● **Source records**:
>>
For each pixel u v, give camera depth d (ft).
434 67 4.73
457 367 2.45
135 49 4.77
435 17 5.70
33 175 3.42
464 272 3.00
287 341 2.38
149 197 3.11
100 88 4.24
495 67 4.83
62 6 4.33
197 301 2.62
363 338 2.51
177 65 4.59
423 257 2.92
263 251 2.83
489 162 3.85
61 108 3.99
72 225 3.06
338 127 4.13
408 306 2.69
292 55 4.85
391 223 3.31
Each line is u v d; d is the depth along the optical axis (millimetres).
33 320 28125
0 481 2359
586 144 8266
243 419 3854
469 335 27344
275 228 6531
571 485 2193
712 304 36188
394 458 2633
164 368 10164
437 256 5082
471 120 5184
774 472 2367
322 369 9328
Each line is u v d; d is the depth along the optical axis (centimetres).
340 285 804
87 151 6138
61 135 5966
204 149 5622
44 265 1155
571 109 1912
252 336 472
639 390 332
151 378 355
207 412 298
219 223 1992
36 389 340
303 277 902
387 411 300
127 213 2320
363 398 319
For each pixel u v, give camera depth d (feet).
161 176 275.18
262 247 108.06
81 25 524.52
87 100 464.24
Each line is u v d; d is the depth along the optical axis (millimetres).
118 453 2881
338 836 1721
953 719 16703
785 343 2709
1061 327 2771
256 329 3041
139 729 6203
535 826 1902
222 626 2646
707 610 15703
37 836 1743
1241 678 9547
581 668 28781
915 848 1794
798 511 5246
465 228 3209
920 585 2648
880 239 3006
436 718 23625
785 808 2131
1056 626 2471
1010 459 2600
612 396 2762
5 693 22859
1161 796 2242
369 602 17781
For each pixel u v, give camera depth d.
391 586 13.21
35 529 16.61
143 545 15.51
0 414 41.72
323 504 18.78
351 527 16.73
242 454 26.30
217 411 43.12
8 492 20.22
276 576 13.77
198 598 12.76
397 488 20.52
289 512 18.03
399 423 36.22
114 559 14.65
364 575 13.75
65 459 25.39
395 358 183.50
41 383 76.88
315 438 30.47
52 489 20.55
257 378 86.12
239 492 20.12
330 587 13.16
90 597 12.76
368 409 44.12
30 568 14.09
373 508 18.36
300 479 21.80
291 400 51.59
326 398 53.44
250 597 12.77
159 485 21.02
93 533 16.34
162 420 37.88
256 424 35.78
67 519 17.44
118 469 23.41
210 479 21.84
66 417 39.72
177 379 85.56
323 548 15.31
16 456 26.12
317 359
<<
● **PROMPT**: In how many lines of the data does the string "camera" appear? Only the number should be given.

● **EXERCISE RESULT**: 3